| Brano scelto |
È indubbio che il Legislatore, con la Legge n. 111/2023, e soprattutto con il suo recepimento nel D.Lgs. n. 192/2024, ha fatto passi da gigante, per quanto riguarda almeno il settore agricolo, nell’allineare il più possibile il dato civilistico con quello fiscale.

Infatti, a seguito della Riforma del 2001, la figura dell’imprenditore agricolo prevista dall’art. 2135, c.c., è stata rivista introducendo alcune novità che, viste a distanza di oltre vent’anni fanno capire come la visione di allora fosse veramente rivolta al futuro.

Tra le novità maggiormente impattanti fu introdotta quella per cui, per aversi agricoltura, non era più imprescindibile esercitare l’attività sfruttando il terreno che, quindi, da elemento imprescindibile diventa fattore “generico” dell’azienda.

Con il D.Lgs. n. 192/2024, si è, di fatto, accorciata la distanza tra dato civilistico e dato fiscale introducendo, in particolare, la nuova lett. b-bis) nell’art. 32, TUIR, ricomprende tra le attività produttive di un reddito agrario anche quelle “dirette alla produzione di vegetali tramite l’utilizzo di immobili oggetto di censimento al catasto dei fabbricati, rientranti nelle categorie catastali C/1, C/2, C/3, C/6, C/7, D/1, D/7, D/8, D/9 e D/10”.

| Dati |
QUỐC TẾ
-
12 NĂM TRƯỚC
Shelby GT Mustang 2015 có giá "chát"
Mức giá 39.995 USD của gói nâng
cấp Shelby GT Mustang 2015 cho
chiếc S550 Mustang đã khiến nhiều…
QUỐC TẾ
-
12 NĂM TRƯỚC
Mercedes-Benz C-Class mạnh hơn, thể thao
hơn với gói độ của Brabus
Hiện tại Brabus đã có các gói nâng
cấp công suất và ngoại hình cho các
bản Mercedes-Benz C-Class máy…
==
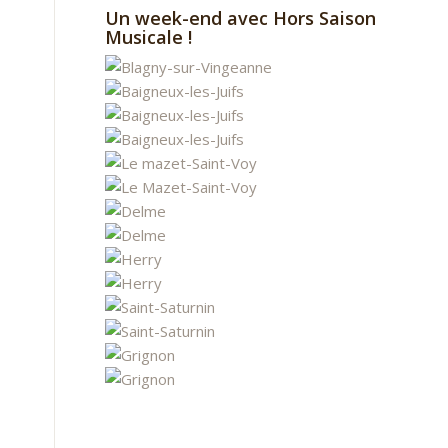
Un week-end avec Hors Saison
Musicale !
--
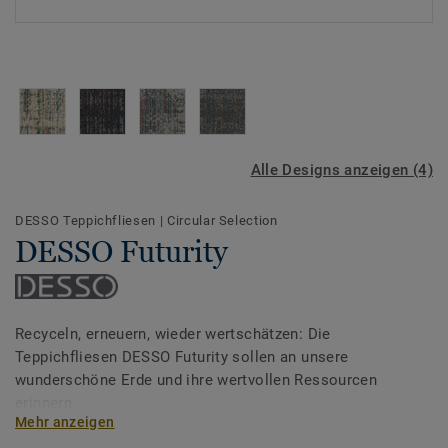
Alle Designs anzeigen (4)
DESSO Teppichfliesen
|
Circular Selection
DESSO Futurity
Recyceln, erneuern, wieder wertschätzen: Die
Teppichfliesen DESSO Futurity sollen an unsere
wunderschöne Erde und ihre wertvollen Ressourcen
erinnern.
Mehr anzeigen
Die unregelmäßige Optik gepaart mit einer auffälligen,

| Da fare |
- a) Traduci in inglese questa frase del brano sull'imprenditore agricolo: "Tra le novità maggiormente impattanti fu introdotta quella per cui, per aversi agricoltura, non era più imprescindibile esercitare l’attività sfruttando il terreno che, quindi, da elemento imprescindibile diventa fattore “generico” dell’azienda."
- b) Riprendi il brano sull'imprenditore agricolo e prosegui dopo la sua ultima frase.
Le righe sono materiale a sé, distinto dal brano.

| Risposte |
- a) Among the most far-reaching changes, one was introduced whereby, for agriculture to exist, it was no longer essential to carry out the activity by exploiting the land, which therefore goes from being an essential element to a “generic” factor of the business.

- b)
Il percorso, tuttavia, non si è ancora concluso in quanto, a distanza di un anno dal suo varo, a parere di chi scrive, vi sono ancora aspetti da regolamentare nonché da chiarire, nonostante lo sforzo profuso dall’Agenzia delle Entrate con la circolare n. 12/E/2025 che, tuttavia, risulta incompleta.

Al contempo, permane un, aggiungiamo noi corretto, disallineamento civilistico-fiscale per quanto concerne le attività connesse e, in particolare, quelle c.d. di prodotto, ovverosia le attività definite al comma 3 dell’art. 2135, c.c., come quelle «esercitate dal medesimo imprenditore agricolo, dirette alla manipolazione, conservazione, trasformazione, commercializzazione e valorizzazione che abbiano ad oggetto prodotti ottenuti prevalentemente dalla coltivazione del fondo o del bosco o dall’allevamento di animali».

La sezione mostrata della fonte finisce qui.